Mais cet afflux masque une réalité moins réjouissante. L’augmentation de la vente aux particuliers n’a pas permis aux moulins de la région interrogés de compenser la baisse de la consommation des boulangeries.
Car, dans le même temps, la demande en farine de la part de la boulangerie artisanale et des industries agroalimentaires s’est écroulée. Et celle-ci représente 90 % de la farine vendue en France.
Aux Moulins de la Bassée, les ventes de farine aux boulangeries représentent ainsi 70 % du chiffre d’affaires et celles aux industriels et restaurateurs (pizzerias, crêperies)… 25 %.
« La demande des boulangers reprend un peu, mais pas pour tous ceux qui faisaient des sandwichs ou fournissaient les collectivités, poursuit Louis-Frédéric Sion.
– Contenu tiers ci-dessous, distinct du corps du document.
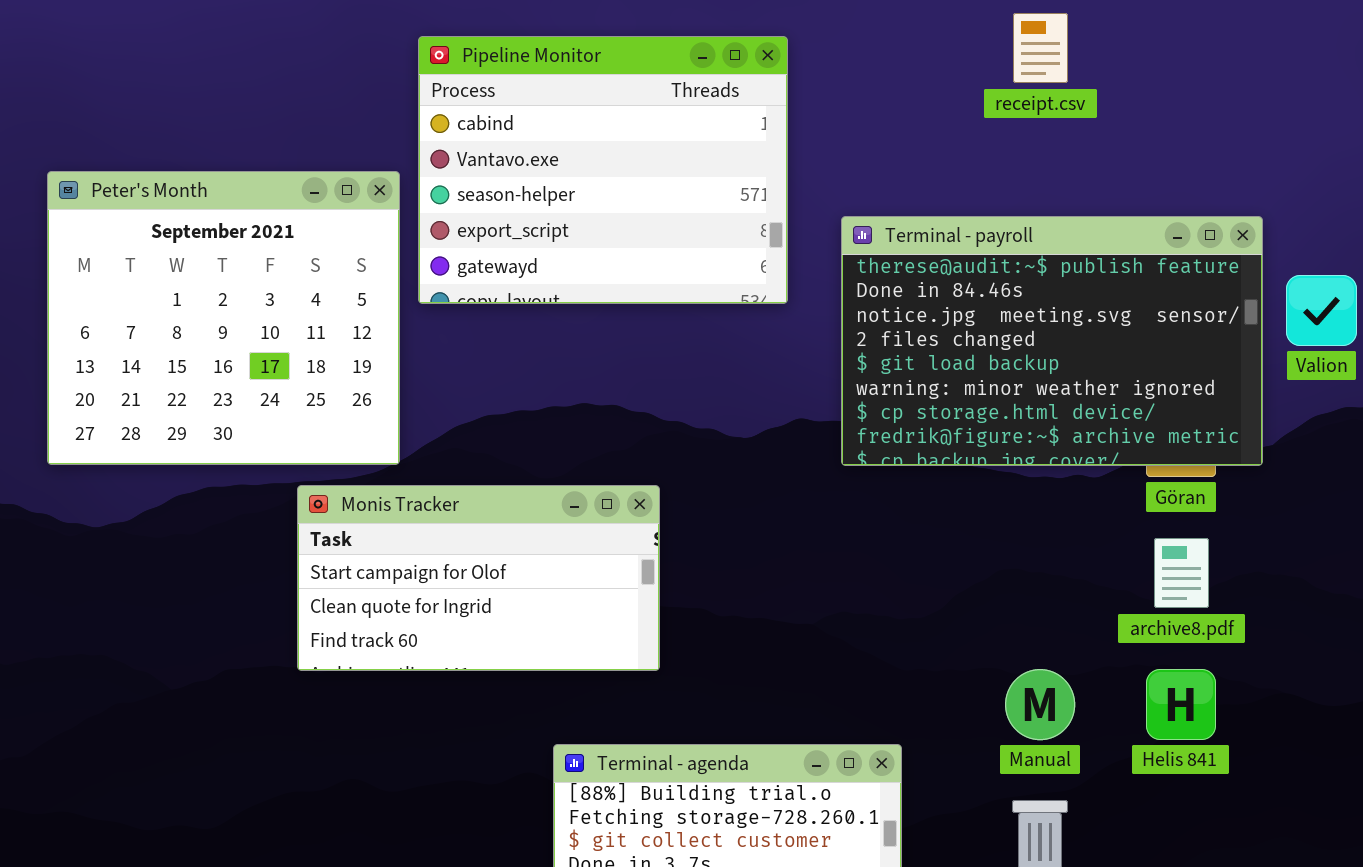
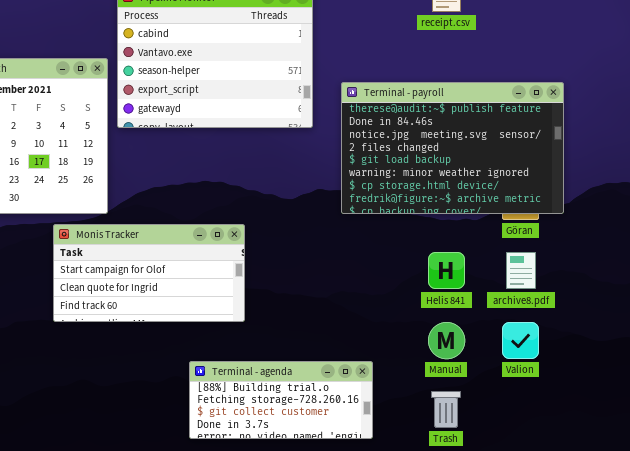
Valion: [1286,275,1357,346] -> [502,322,539,359], moved
Helis 841: [1146,669,1216,740] -> [428,252,465,289], moved

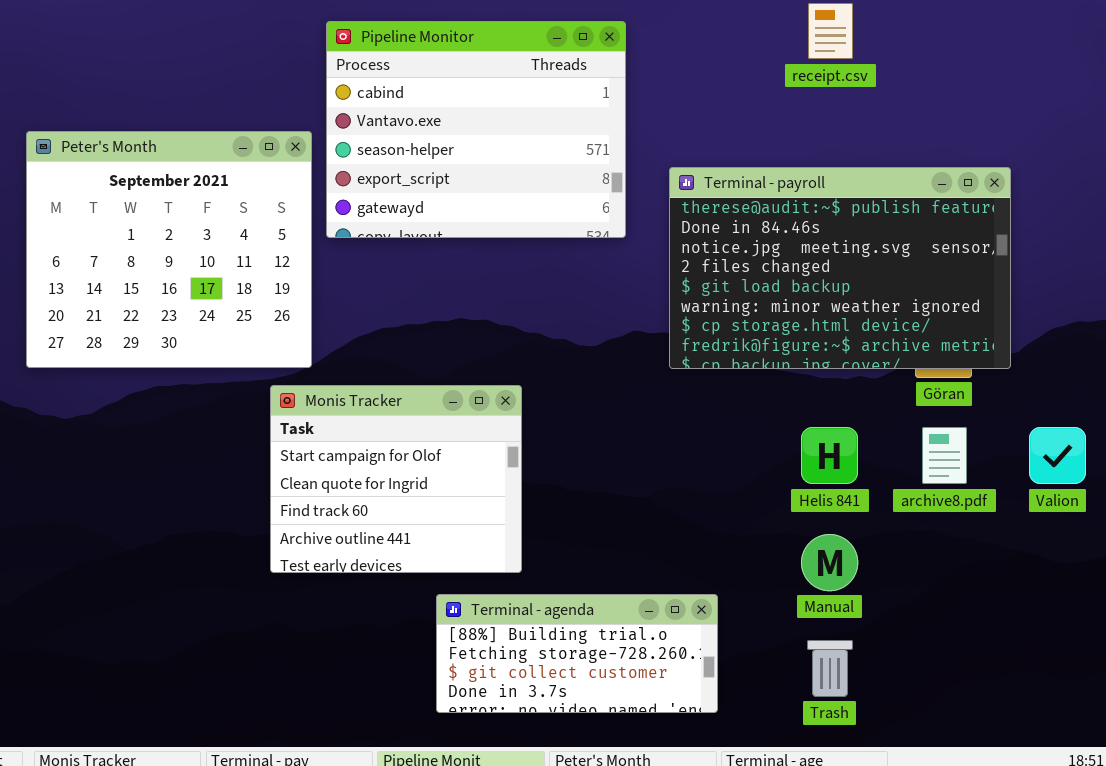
Monis Tracker: [53,224,245,322] -> [270,385,522,573], resized
Valion: [502,322,539,359] -> [1029,427,1086,484], moved

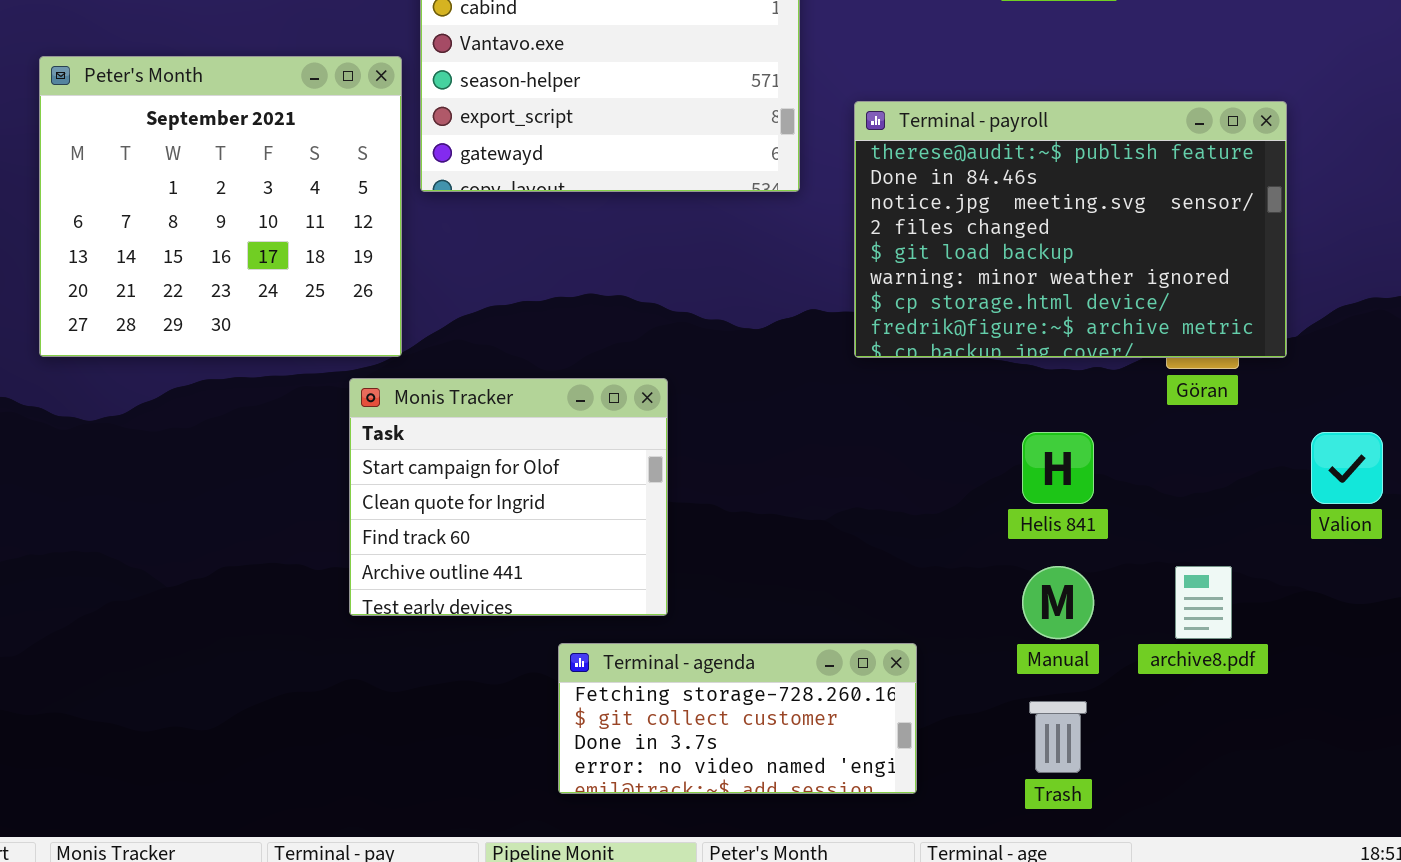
archive8.pdf: [922,427,967,484] -> [1175,566,1232,639], moved
Terminal - agenda: [436,594,718,713] -> [558,643,917,794], scrolled down 1 row

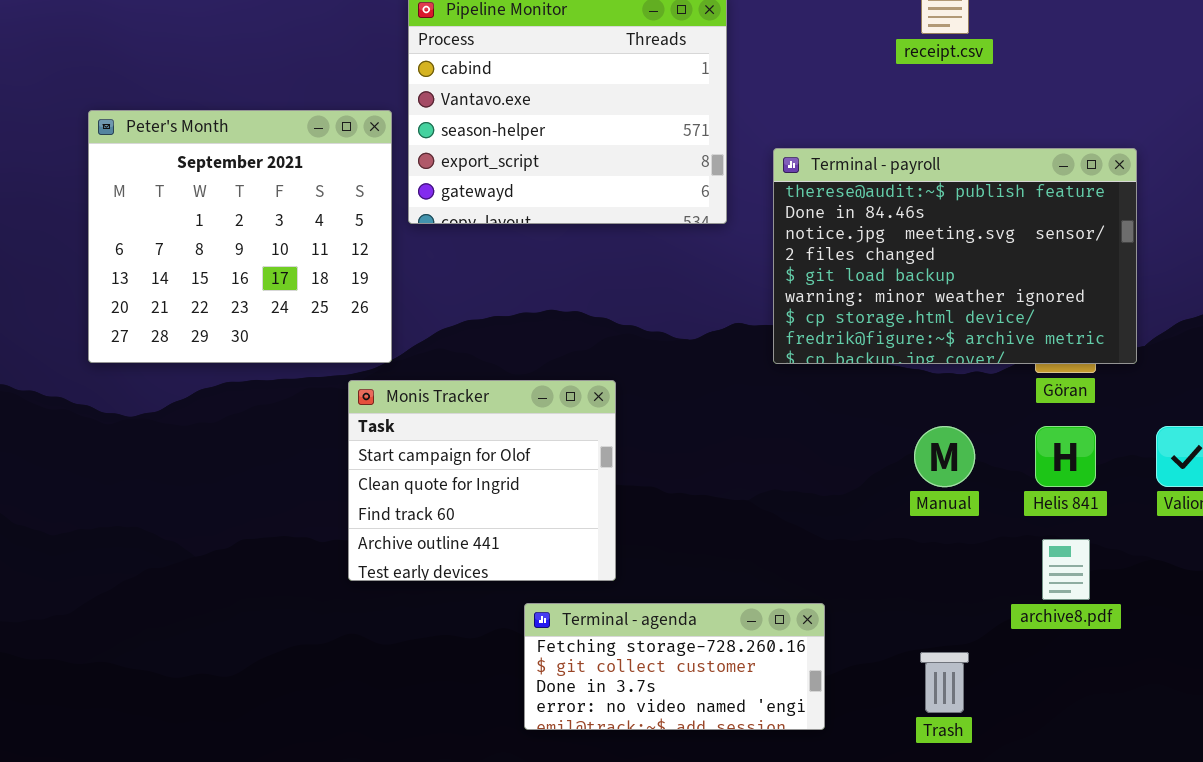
Helis 841: [1022,432,1094,504] -> [1035,426,1096,487], moved
Manual: [1022,566,1094,639] -> [914,426,975,487], moved

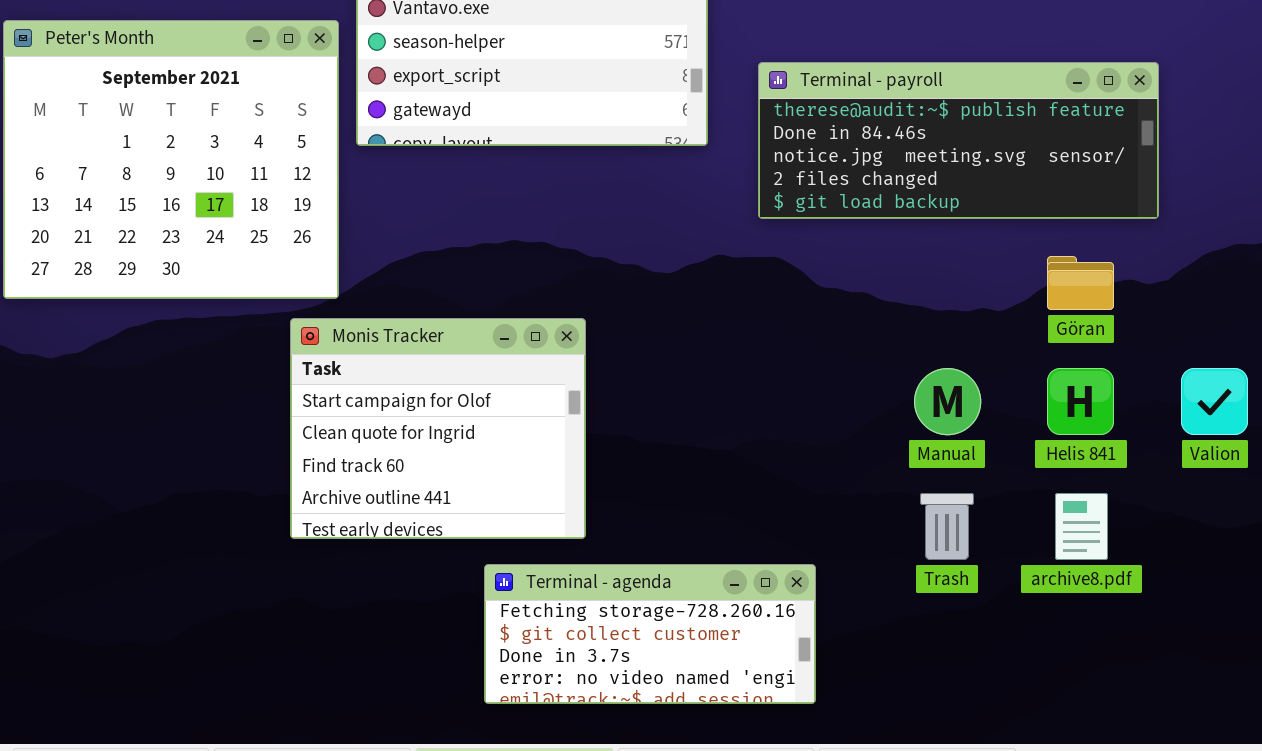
Terminal - payroll: [773,148,1137,364] -> [758,62,1159,219], resized
Trash: [920,652,969,713] -> [920,493,974,560], moved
Heureusement qu’on a eu la demande des particuliers pour compenser en partie cette perte. Cette crise montre que notre positionnement en circuit court nous a sauvés. »
Même constat au Moulin de Brimeux, dans le Montreuillois.
« La tendance générale est à la baisse avec une chute de 30 à 50 % des ventes pour les pâtisseries et boulangeries pendant le confinement. L’activité reprend tout doucement son cours », explique Maxime Dantre, responsable de la production de cette affaire familiale.
La suite, pour les meuniers, se dessine en pointillé. « On ne sait pas, on est dans le flou. On vit au jour le jour en fonction de la situation et de la demande. On espère retrouver une activité normale en octobre », souffle Maxime Dantre.
« Nous n’avons aucune visibilité car l’augmentation de nos ventes dépend du comportement des consommateurs », conclut Louis-Frédéric Sion.
Tous espèrent que leurs nouveaux clients poursuivront les habitudes prises pendant le confinement. Et que la demande reprenne en boulangerie et pâtisserie.